Metric 2: Throughput)
It refers to the speed at which data streams are transmitted by hard disks. The transmitted data is the sum of read and write data. The Unit is generally kbps, MB/s, etc. This indicator provides an important reference for transmitting large pieces of discontinuous data.
Indicator 3: Average I/O data size
The average I/O data size is the throughput divided by the I/O quantity. This indicator is important for revealing the disk usage mode. Generally, if the average I/O data size is smaller than 32 KB, the disk usage mode is primarily random access. If the average I/O data size is greater than 32 KB, it can be considered that the disk usage mode focuses on sequential access.
Metric 4: Percentage of disk activity time (utilization)

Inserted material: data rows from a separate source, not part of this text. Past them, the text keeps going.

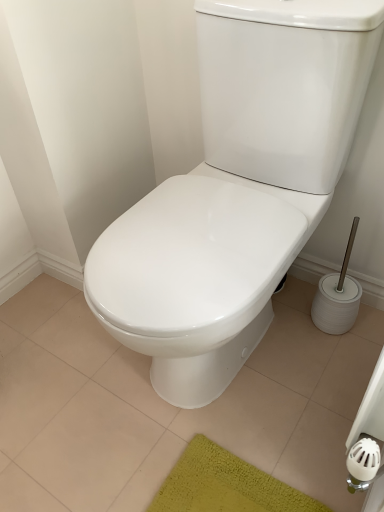
Identify the location of white glossy toilet at center. This screenshot has width=384, height=512. (168, 405).

Measure the distance between point (x=312, y=285) and camera.

Point (x=312, y=285) is 1.30 meters away from camera.

Image resolution: width=384 pixels, height=512 pixels. What do you see at coordinates (168, 405) in the screenshot?
I see `white glossy toilet at center` at bounding box center [168, 405].

At what (x,y) coordinates should I click in order to perform the action: click on white glossy toilet at center. Please return your answer as a coordinate pair (x, y). The height and width of the screenshot is (512, 384). Looking at the image, I should click on (237, 189).

What do you see at coordinates (237, 189) in the screenshot? The height and width of the screenshot is (512, 384). I see `white glossy toilet at center` at bounding box center [237, 189].

Locate an element on the screen. The width and height of the screenshot is (384, 512). white glossy toilet at center is located at coordinates (168, 405).

Consider the image. Which object is positioned more to the right, white glossy toilet at center or white glossy toilet at center?

Positioned to the right is white glossy toilet at center.

Which is behind, white glossy toilet at center or white glossy toilet at center?

Positioned behind is white glossy toilet at center.

Which is in front, point (296, 17) or point (131, 448)?

The point (296, 17) is in front.

From the image's perspective, does white glossy toilet at center appear higher than white glossy toilet at center?

Correct, white glossy toilet at center appears higher than white glossy toilet at center in the image.

From a real-world perspective, is white glossy toilet at center above or below white glossy toilet at center?

In terms of real-world spatial position, white glossy toilet at center is above white glossy toilet at center.

Considering the sizes of white glossy toilet at center and white glossy toilet at center in the image, is white glossy toilet at center wider or thinner than white glossy toilet at center?

Considering their sizes, white glossy toilet at center looks slimmer than white glossy toilet at center.

Considering the relative sizes of white glossy toilet at center and white glossy toilet at center in the image provided, is white glossy toilet at center taller than white glossy toilet at center?

Correct, white glossy toilet at center is much taller as white glossy toilet at center.

Can you confirm if white glossy toilet at center is smaller than white glossy toilet at center?

No.

Is white glossy toilet at center inside or outside of white glossy toilet at center?

white glossy toilet at center cannot be found inside white glossy toilet at center.

Is white glossy toilet at center not near white glossy toilet at center?

That's not correct — white glossy toilet at center is a little close to white glossy toilet at center.

Is white glossy toilet at center looking in the opposite direction of white glossy toilet at center?

No, white glossy toilet at center is not facing away from white glossy toilet at center.

How many degrees apart are the facing directions of white glossy toilet at center and white glossy toilet at center?

The angular difference between white glossy toilet at center and white glossy toilet at center is 0.648 degrees.

This screenshot has height=512, width=384. Find the location of `tile to the left of white glossy toilet at center`. tile to the left of white glossy toilet at center is located at coordinates (168, 405).

Between white glossy toilet at center and white glossy toilet at center, which one appears on the left side from the viewer's perspective?

white glossy toilet at center.

In the image, is white glossy toilet at center positioned in front of or behind white glossy toilet at center?

Visually, white glossy toilet at center is located behind white glossy toilet at center.

Which is less distant, (328, 356) or (249, 209)?

Point (328, 356) is farther from the camera than point (249, 209).

From the image's perspective, who appears lower, white glossy toilet at center or white glossy toilet at center?

white glossy toilet at center, from the image's perspective.

From a real-world perspective, is white glossy toilet at center above or below white glossy toilet at center?

Clearly, from a real-world perspective, white glossy toilet at center is below white glossy toilet at center.

Between white glossy toilet at center and white glossy toilet at center, which one has smaller width?

white glossy toilet at center.

Does white glossy toilet at center have a greater height compared to white glossy toilet at center?

No, white glossy toilet at center is not taller than white glossy toilet at center.

Considering the sizes of objects white glossy toilet at center and white glossy toilet at center in the image provided, who is bigger, white glossy toilet at center or white glossy toilet at center?

With larger size is white glossy toilet at center.

Would you say white glossy toilet at center is inside or outside white glossy toilet at center?

white glossy toilet at center is not enclosed by white glossy toilet at center.

Is white glossy toilet at center next to white glossy toilet at center?

No, white glossy toilet at center is not making contact with white glossy toilet at center.

Is white glossy toilet at center aimed at white glossy toilet at center?

No, white glossy toilet at center is not turned towards white glossy toilet at center.

How many degrees apart are the facing directions of white glossy toilet at center and white glossy toilet at center?

The facing directions of white glossy toilet at center and white glossy toilet at center are 0.648 degrees apart.

Find the location of a particular element. Image resolution: width=384 pixels, height=512 pixels. toilet above the white glossy toilet at center (from a real-world perspective) is located at coordinates (237, 189).

You are a GUI agent. You are given a task and a screenshot of the screen. Output one action in this format:
    pyautogui.click(x=<x>, y=<y>)
    Task: Click on the tile on the left of white glossy toilet at center
    
    Given the screenshot: What is the action you would take?
    pyautogui.click(x=168, y=405)

The width and height of the screenshot is (384, 512). Find the location of `toilet that appears on the right of white glossy toilet at center`. toilet that appears on the right of white glossy toilet at center is located at coordinates (237, 189).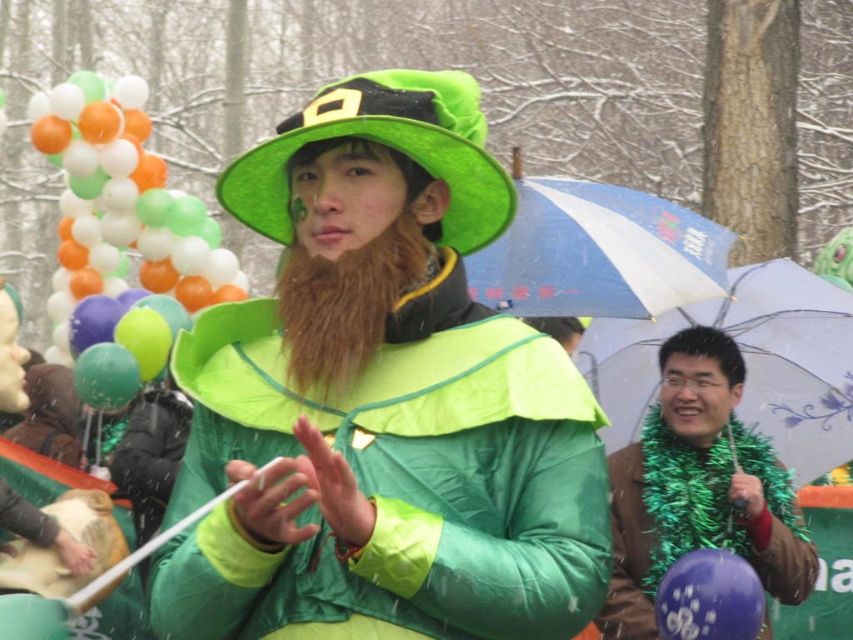
Question: Can you confirm if transparent plastic umbrella at right is positioned above green matte balloons at left?

Choices:
 (A) no
 (B) yes

Answer: (A)

Question: Is green matte hat at center smaller than green matte balloons at left?

Choices:
 (A) yes
 (B) no

Answer: (A)

Question: Estimate the real-world distances between objects in this image. Which object is closer to the green matte hat at center?

Choices:
 (A) brown leather jacket at lower right
 (B) green matte balloons at left

Answer: (A)

Question: Does green matte hat at center have a lesser width compared to transparent plastic umbrella at right?

Choices:
 (A) yes
 (B) no

Answer: (A)

Question: Which point is closer to the camera taking this photo?

Choices:
 (A) (798, 592)
 (B) (607, 320)
 (C) (84, 109)

Answer: (A)

Question: Based on their relative distances, which object is nearer to the green matte hat at center?

Choices:
 (A) shiny purple balloon at lower right
 (B) blue printed umbrella at center

Answer: (A)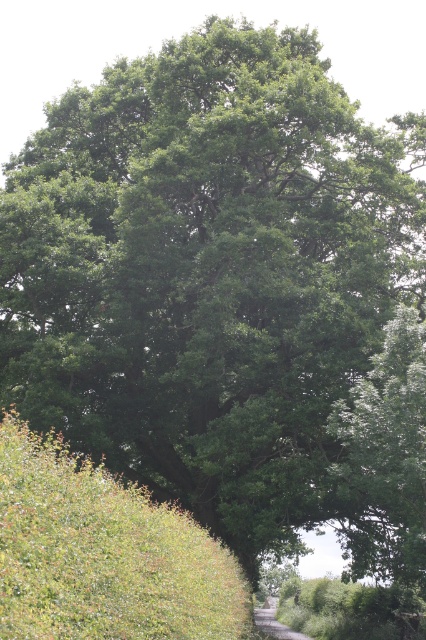
Question: Among these points, which one is nearest to the camera?

Choices:
 (A) (281, 627)
 (B) (161, 529)

Answer: (B)

Question: Is green leafy hedge at lower left bigger than gravel path at center?

Choices:
 (A) no
 (B) yes

Answer: (B)

Question: Which of the following is the farthest from the observer?

Choices:
 (A) green leafy hedge at lower left
 (B) gravel path at center

Answer: (B)

Question: Observing the image, what is the correct spatial positioning of green leafy hedge at lower left in reference to gravel path at center?

Choices:
 (A) right
 (B) left

Answer: (B)

Question: Does green leafy hedge at lower left have a larger size compared to gravel path at center?

Choices:
 (A) no
 (B) yes

Answer: (B)

Question: Which point is farther to the camera?

Choices:
 (A) green leafy hedge at lower left
 (B) gravel path at center

Answer: (B)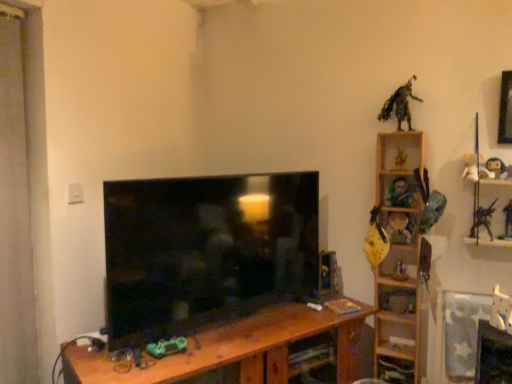
You are a GUI agent. You are given a task and a screenshot of the screen. Output one action in this format:
    pyautogui.click(x=<x>, y=<y>)
    Task: Click on the metallic silver toy at right, which is counted as the 1th toy, starting from the right
    
    Given the screenshot: What is the action you would take?
    pyautogui.click(x=508, y=219)

Where is `matte black action figure at upper right, which is the eleventh toy in left-to-right order`? The image size is (512, 384). matte black action figure at upper right, which is the eleventh toy in left-to-right order is located at coordinates (496, 168).

Where is `matte black tv at center`? Image resolution: width=512 pixels, height=384 pixels. matte black tv at center is located at coordinates (206, 251).

What is the approximate height of white matte figurine at upper right, the eighth toy when ordered from left to right?

white matte figurine at upper right, the eighth toy when ordered from left to right, is 7.00 inches tall.

What do you see at coordinates (234, 349) in the screenshot? I see `brown wood table at center` at bounding box center [234, 349].

The width and height of the screenshot is (512, 384). In order to click on green matte toy car at center, which appears as the 12th toy when viewed from the right in this screenshot , I will do `click(167, 347)`.

Can you confirm if matte black tv at center is taller than yellow matte plush toy at right, the sixth toy in the left-to-right sequence?

Correct, matte black tv at center is much taller as yellow matte plush toy at right, the sixth toy in the left-to-right sequence.

From the picture: Between matte black tv at center and yellow matte plush toy at right, which appears as the 7th toy when viewed from the right, which one has smaller size?

With smaller size is yellow matte plush toy at right, which appears as the 7th toy when viewed from the right.

Is matte black tv at center not near yellow matte plush toy at right, the sixth toy in the left-to-right sequence?

No, matte black tv at center is not far away from yellow matte plush toy at right, the sixth toy in the left-to-right sequence.

Is matte black tv at center further to camera compared to yellow matte plush toy at right, which appears as the 7th toy when viewed from the right?

No, matte black tv at center is in front of yellow matte plush toy at right, which appears as the 7th toy when viewed from the right.

From the picture: Does green metallic figure at upper right, which appears as the third toy when viewed from the left, have a larger size compared to wooden at right?

No.

Based on their positions, is green metallic figure at upper right, marked as the 10th toy in a right-to-left arrangement, located to the left or right of wooden at right?

green metallic figure at upper right, marked as the 10th toy in a right-to-left arrangement, is positioned on wooden at right's left side.

Is point (407, 81) closer or farther from the camera than point (420, 309)?

Point (407, 81).

Considering the sizes of yellow matte plush toy at right, the sixth toy in the left-to-right sequence, and matte black tv at center in the image, is yellow matte plush toy at right, the sixth toy in the left-to-right sequence, taller or shorter than matte black tv at center?

Considering their sizes, yellow matte plush toy at right, the sixth toy in the left-to-right sequence, has less height than matte black tv at center.

Which of these two, yellow matte plush toy at right, which appears as the 7th toy when viewed from the right, or matte black tv at center, is wider?

Wider between the two is matte black tv at center.

Is matte black tv at center at the back of yellow matte plush toy at right, the sixth toy in the left-to-right sequence?

yellow matte plush toy at right, the sixth toy in the left-to-right sequence, does not have its back to matte black tv at center.

Is yellow matte plush toy at right, the sixth toy in the left-to-right sequence, situated inside matte black tv at center or outside?

yellow matte plush toy at right, the sixth toy in the left-to-right sequence, is spatially situated outside matte black tv at center.

Which is more to the left, yellow matte plush toy at right, which appears as the 7th toy when viewed from the right, or yellow matte guitar at right, the 11th toy from the right?

yellow matte guitar at right, the 11th toy from the right, is more to the left.

Is yellow matte plush toy at right, which appears as the 7th toy when viewed from the right, oriented away from yellow matte guitar at right, positioned as the 2th toy in left-to-right order?

No.

Is yellow matte plush toy at right, which appears as the 7th toy when viewed from the right, directly adjacent to yellow matte guitar at right, the 11th toy from the right?

Indeed, yellow matte plush toy at right, which appears as the 7th toy when viewed from the right, and yellow matte guitar at right, the 11th toy from the right, are beside each other and touching.

Is white matte figurine at upper right, which appears as the fifth toy when viewed from the right, located outside green matte toy car at center, which is the 1th toy from left to right?

Yes.

From the picture: From a real-world perspective, which is physically below, white matte figurine at upper right, the eighth toy when ordered from left to right, or green matte toy car at center, which is the 1th toy from left to right?

green matte toy car at center, which is the 1th toy from left to right, from a real-world perspective.

From the image's perspective, starting from the white matte figurine at upper right, the eighth toy when ordered from left to right, which toy is the 9th one below? Please provide its 2D coordinates.

[(167, 347)]

Who is smaller, wooden guitar at upper right, acting as the sixth toy starting from the right, or metallic silver toy at right, the twelfth toy positioned from the left?

metallic silver toy at right, the twelfth toy positioned from the left.

Based on the photo, which object is positioned more to the left, wooden guitar at upper right, acting as the sixth toy starting from the right, or metallic silver toy at right, which is counted as the 1th toy, starting from the right?

wooden guitar at upper right, acting as the sixth toy starting from the right.

In the scene shown: From a real-world perspective, is wooden guitar at upper right, acting as the sixth toy starting from the right, physically above metallic silver toy at right, which is counted as the 1th toy, starting from the right?

Yes.

Is wooden guitar at upper right, acting as the sixth toy starting from the right, beside metallic silver toy at right, which is counted as the 1th toy, starting from the right?

They are not placed beside each other.

Is yellow matte plush toy at right, the sixth toy in the left-to-right sequence, in front of or behind yellow matte guitar at upper right, the ninth toy from the right, in the image?

yellow matte plush toy at right, the sixth toy in the left-to-right sequence, is behind yellow matte guitar at upper right, the ninth toy from the right.

In terms of width, does yellow matte plush toy at right, which appears as the 7th toy when viewed from the right, look wider or thinner when compared to yellow matte guitar at upper right, the ninth toy from the right?

Considering their sizes, yellow matte plush toy at right, which appears as the 7th toy when viewed from the right, looks slimmer than yellow matte guitar at upper right, the ninth toy from the right.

The percentage of the time when the disk is active, that is, the disk usage. The disk is active in data transmission and processing commands (such as seeking. The disk utilization is proportional to the resource contention degree and is inversely proportional to the performance. That is to say, the higher the disk utilization, the more serious the resource contention, the worse the performance, and the longer the response time. In general, if the disk usage exceeds 70%, the application process will spend a long time waiting for I/O to complete, because most processes will be blocked or sleep while waiting.
Metric 5: service time)
The execution time of disk read or write operations, including seek, rotation delay, and data transmission time. The size is generally related to disk performance, and the CPU/memory load will also affect it. Too many requests will indirectly lead to an increase in service time. If the value lasts for more than 20 ms, it may affect upper-layer applications.
Metric 6: I/O queue length (queue length)
The number of I/O requests to be processed. This value increases if the I/O Request pressure continuously exceeds the disk processing capability. If the queue length of a single disk exceeds 2, it is generally considered that the disk has an I/O performance problem. Note that if the disk is a virtual logical drive of the disk array, You need to divide the value by the actual number of physical disks that constitute the logical drive, to obtain the length of the I/O wait queue for an average single hard disk.
Metric 7: Waiting Time (wait time)
It refers to the time when the disk read or write operations are waiting for execution, that is, the waiting time in the queue. If I/O requests continue to exceed the disk processing capacity, it means that I/O requests that cannot be processed have to wait for a long time in the queue.
By monitoring the preceding metrics, and comparing these metrics with historical data, empirical data, and disk nominal values, if necessary, the CPU, memory, and swap partition usage are combined, it is not difficult to find potential or problems with disk I/O. But what if we want to avoid and solve these problems? This requires the use of knowledge and technology in disk I/O performance optimization. Limited by the subject and length of this article, we only list some common Optimization Methods for your reference:
1. Adjust the Data Layout and allocate I/O requests to all physical disks as much as possible.
2. For raid disk arrays, try to make the application Program I/O equal to the Strip size or a multiple of the Strip size. Select appropriate raid methods, such as raid 10 and RAID 5.
3. Increase the queue depth of the disk driver, but do not exceed the disk processing capacity. Otherwise, some I/O requests will be resent due to loss, which will reduce the performance.
4. Application Cache Technology reduces the number of times an application accesses a disk. The cache technology can be applied at the file system level or application level.
5. because most databases already include optimized cache technology, database I/O should directly access the original disk partition (raw partition) or use the dio Technology (direct Io) that bypasses the file system cache)
6. the memory read/write bandwidth is far superior to the direct disk I/O operation performance, placing frequently accessed files or data in the memory.